A scar, a reminder of falling from a roof, can be clearly seen below his left eyebrow.

He didn't become serious about scaling buildings without equipment until last September when he posted a photo online showing him atop a residential building.

But instead of people marveling at him, as he had expected, most netizens doubted the authenticity of the picture and thought he was trying to grab fame.

"I was puzzled by or even angry with those responses for a couple of days, because I really like climbing without equipment and just wanted to make friends, who are also interested in it," he said.

To prove his ability to climb, he has since challenged tall buildings, like the French climber Alain Robert, who is also known by the nickname Spider-Man.

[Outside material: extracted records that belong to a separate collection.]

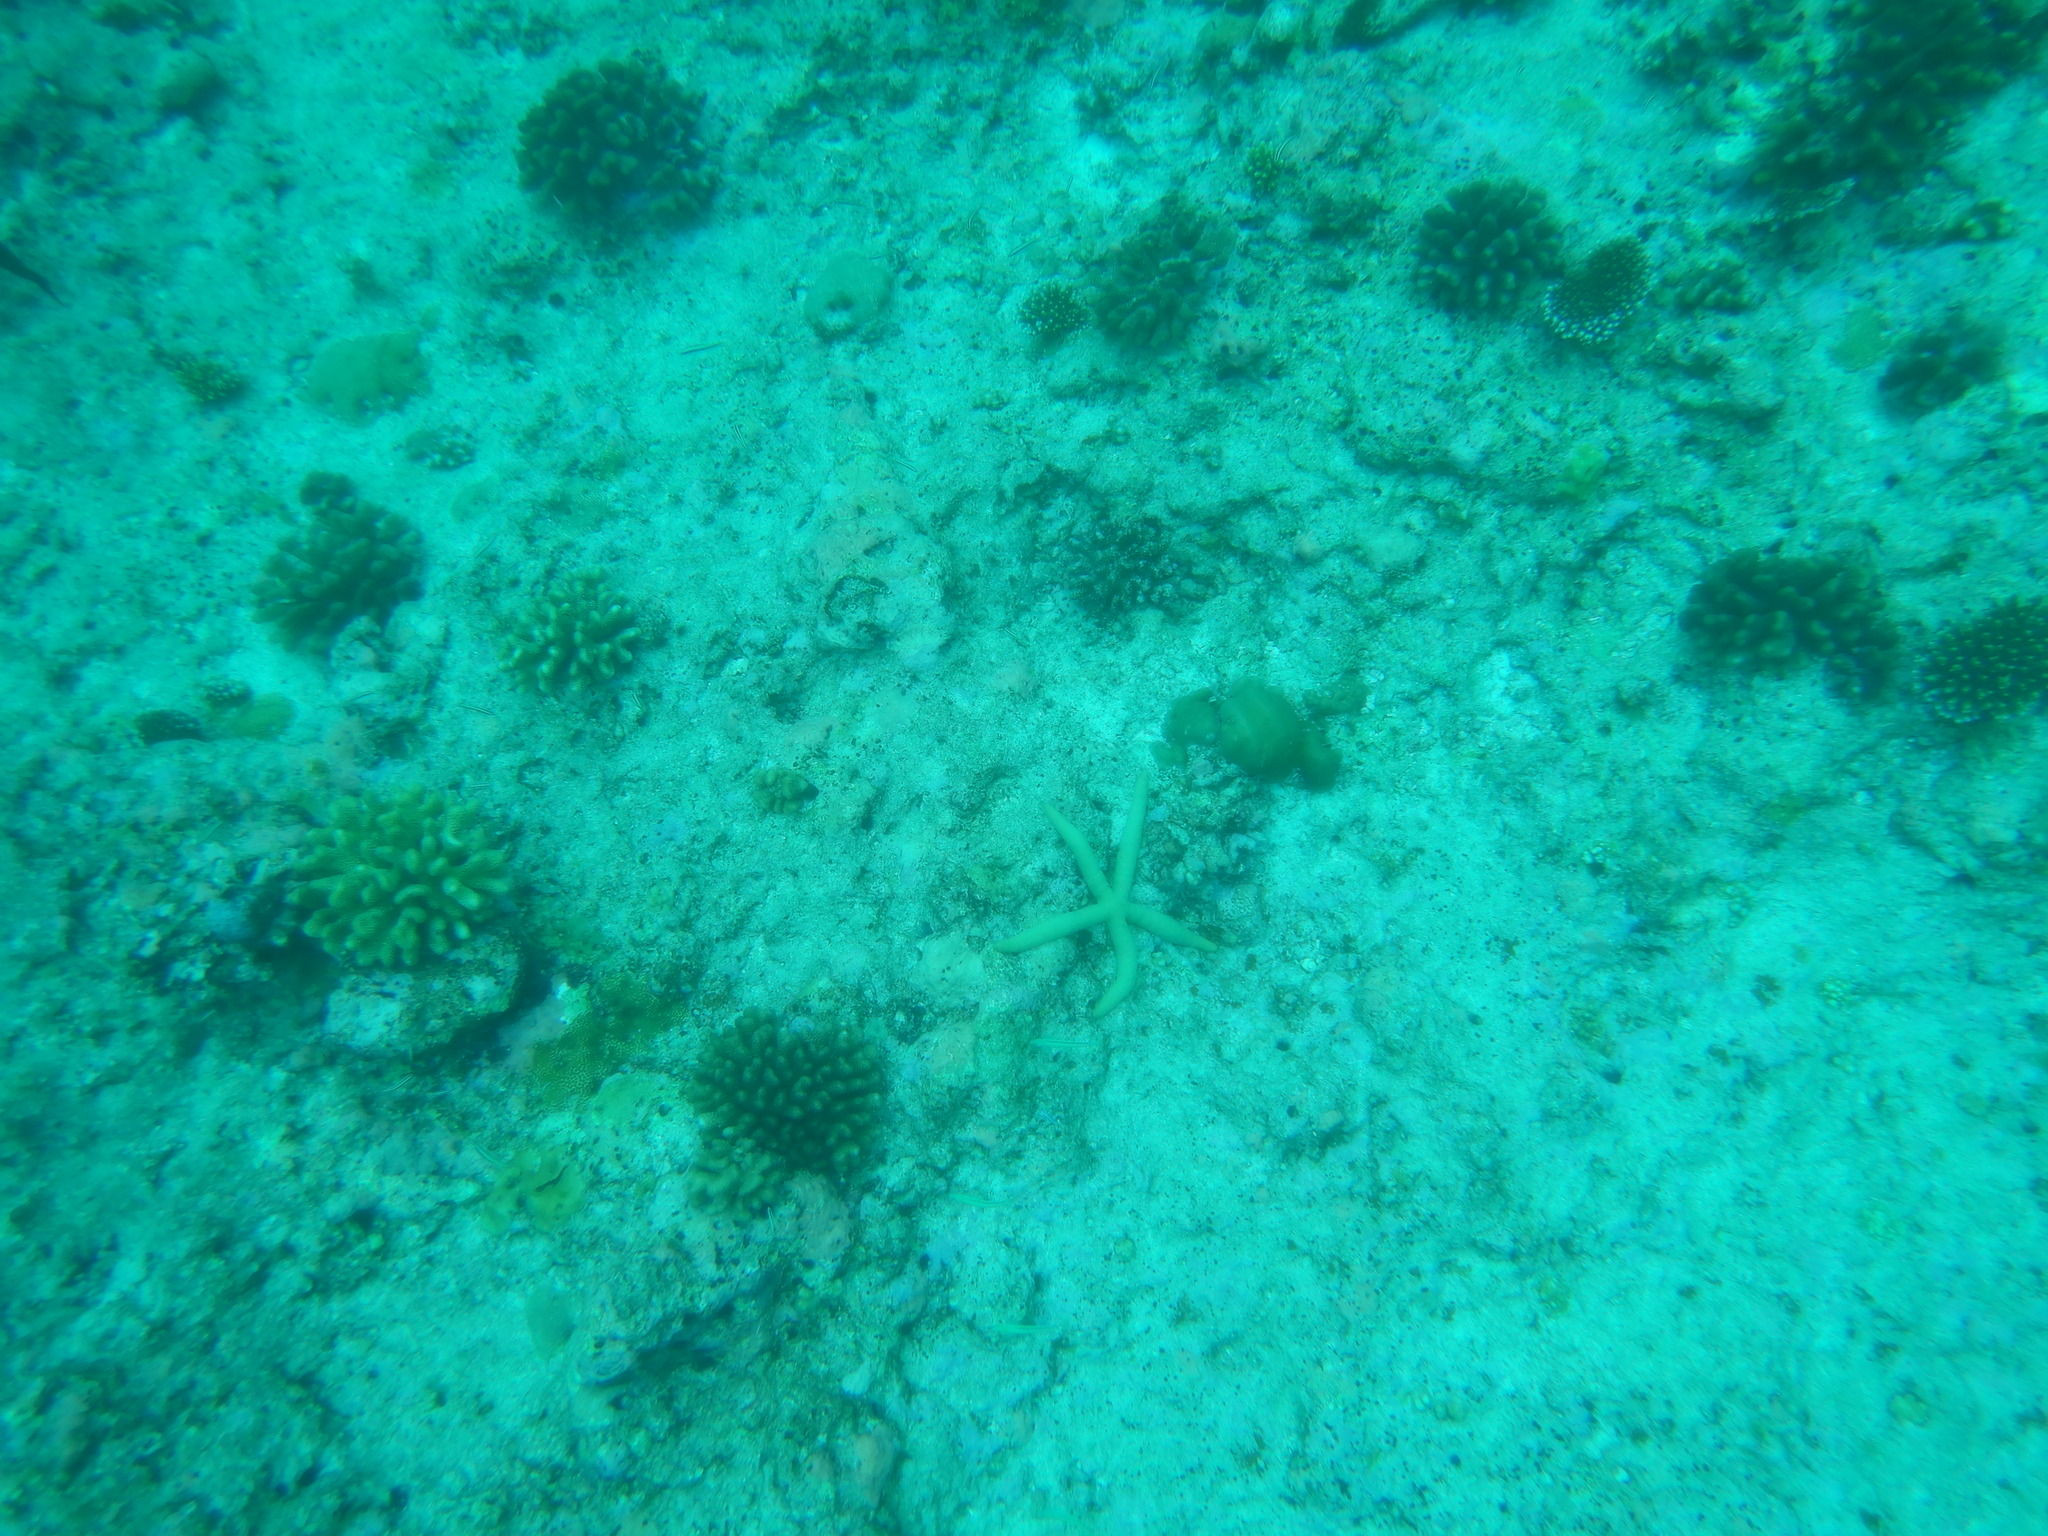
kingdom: Animalia
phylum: Echinodermata
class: Asteroidea
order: Valvatida
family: Ophidiasteridae
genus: Linckia
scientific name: Linckia guildingi
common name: Common comet star
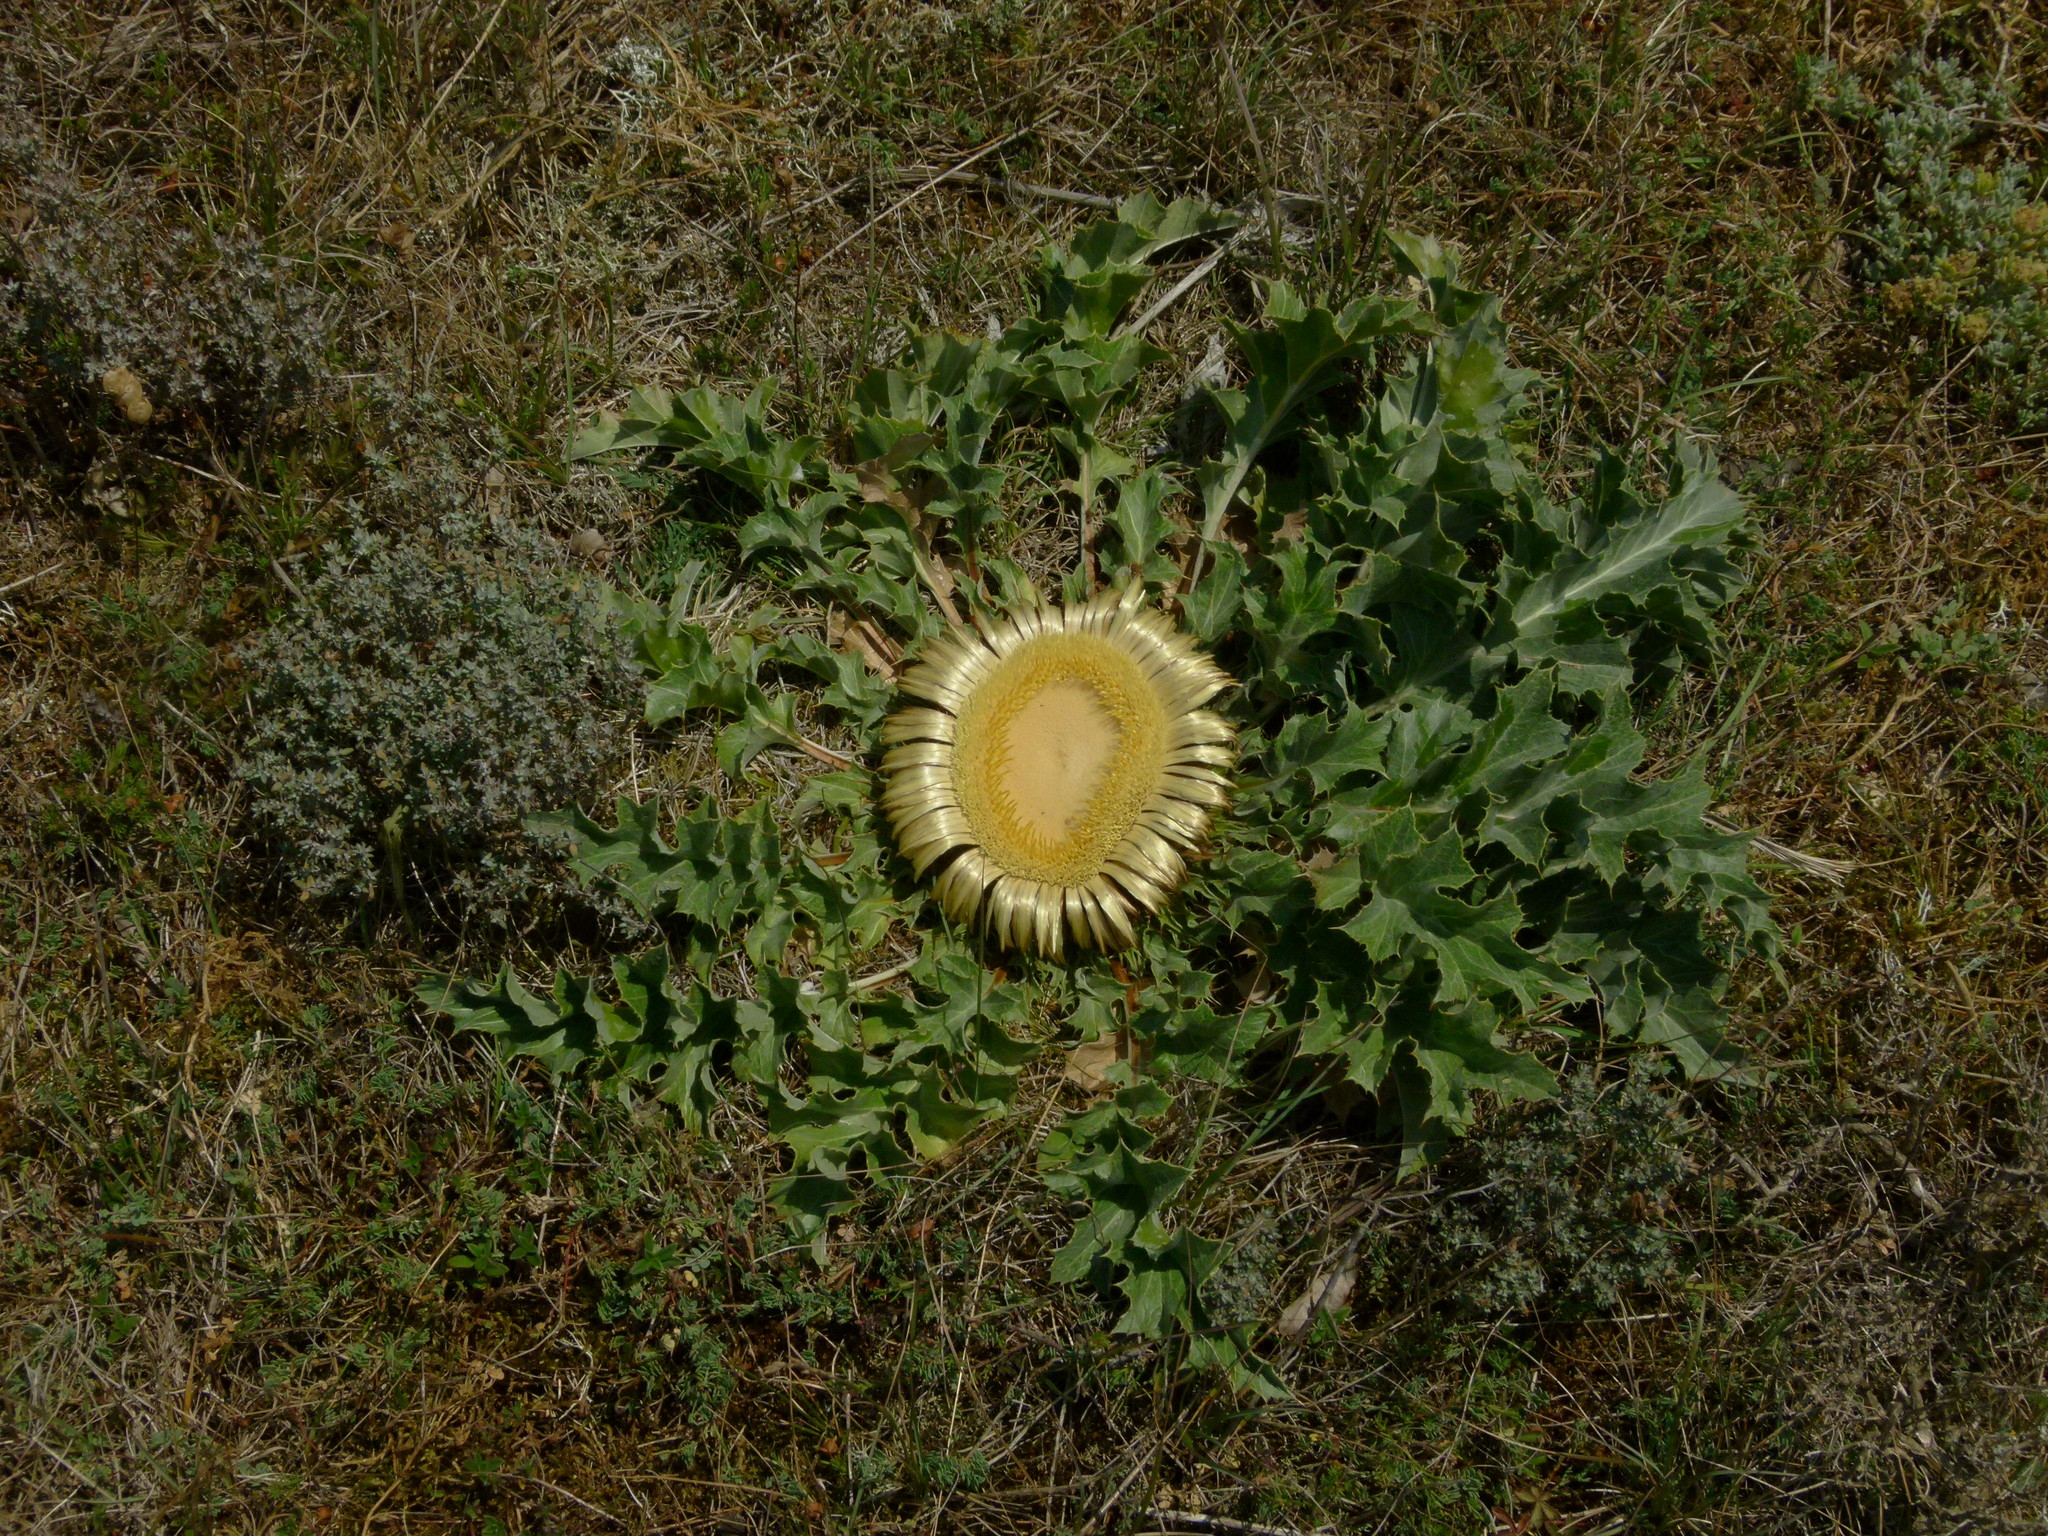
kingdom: Plantae
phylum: Tracheophyta
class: Magnoliopsida
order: Asterales
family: Asteraceae
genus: Carlina
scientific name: Carlina acanthifolia
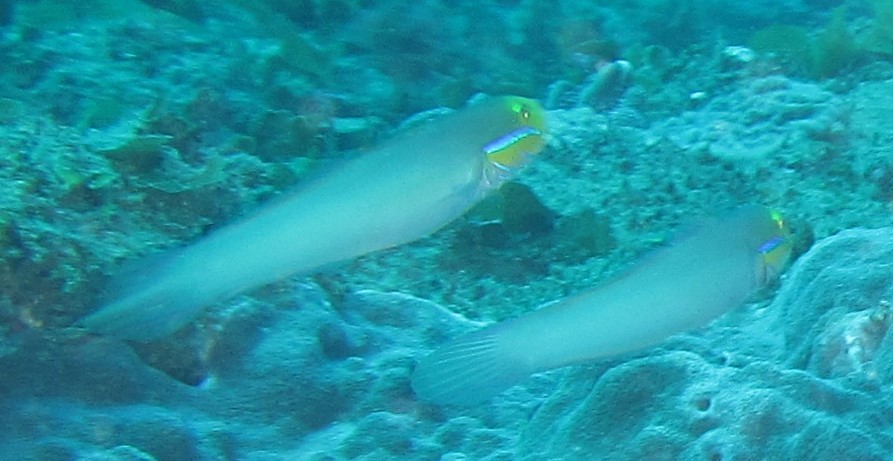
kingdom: Animalia
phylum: Chordata
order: Perciformes
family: Gobiidae
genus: Valenciennea
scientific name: Valenciennea strigata
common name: Blueband goby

"I admired the French man's persistence in scaling buildings," Zhang said.

"He plans before climbing, but not me. Mine are at will."

Unlike Robert, Zhang has never received any training, with TV programs of rock and structure climbing his best teacher.

"I only challenge a building once, no matter if I succeed or fail. What I care about most is the freedom of standing in the air," he said.

After Zhang began scaling buildings for real last year, his parents' calls have never stopped.

"I know mom and dad worry about me," he said in a low voice, "but I don't want to give up what I really like."

"I remembered they often ran after me when I was climbing houses a few years ago and persuaded me to keep away from this dangerous sport many times," he said seriously, adding he felt guilty for his parents.

"I know they love me very much, but it's my choice. If I told my family my current life, they'd be more concerned more about me or even stop my climbing. So that's the conflict," he said with a shrug.

Zhou Jun, his colleague at a media company in Penglai, Shandong province, said the young man was full of dreams he was trying to fulfill.

"Although I didn't agree with him doing such a dangerous sport, I admire and respect his attitude to life," he said, adding Zhang is a man who has deep thoughts and clear goals.

Recently, Zhang challenged the 37-floor tower of China Central Television's new headquarter on Nov 4.

Passers-by watched in wonder as he stood on the top of the structure, but police were not so impressed and detained him for disrupting public order.

"While I get applause or approval for climbing, I lose something at the same time, for instance detention, fines, criticism and injuries. It's a kind of balance."

He plans to visit France, which embraces an atmosphere of extreme sports.

"I'll try to scale Eiffel Tower within two years," he said.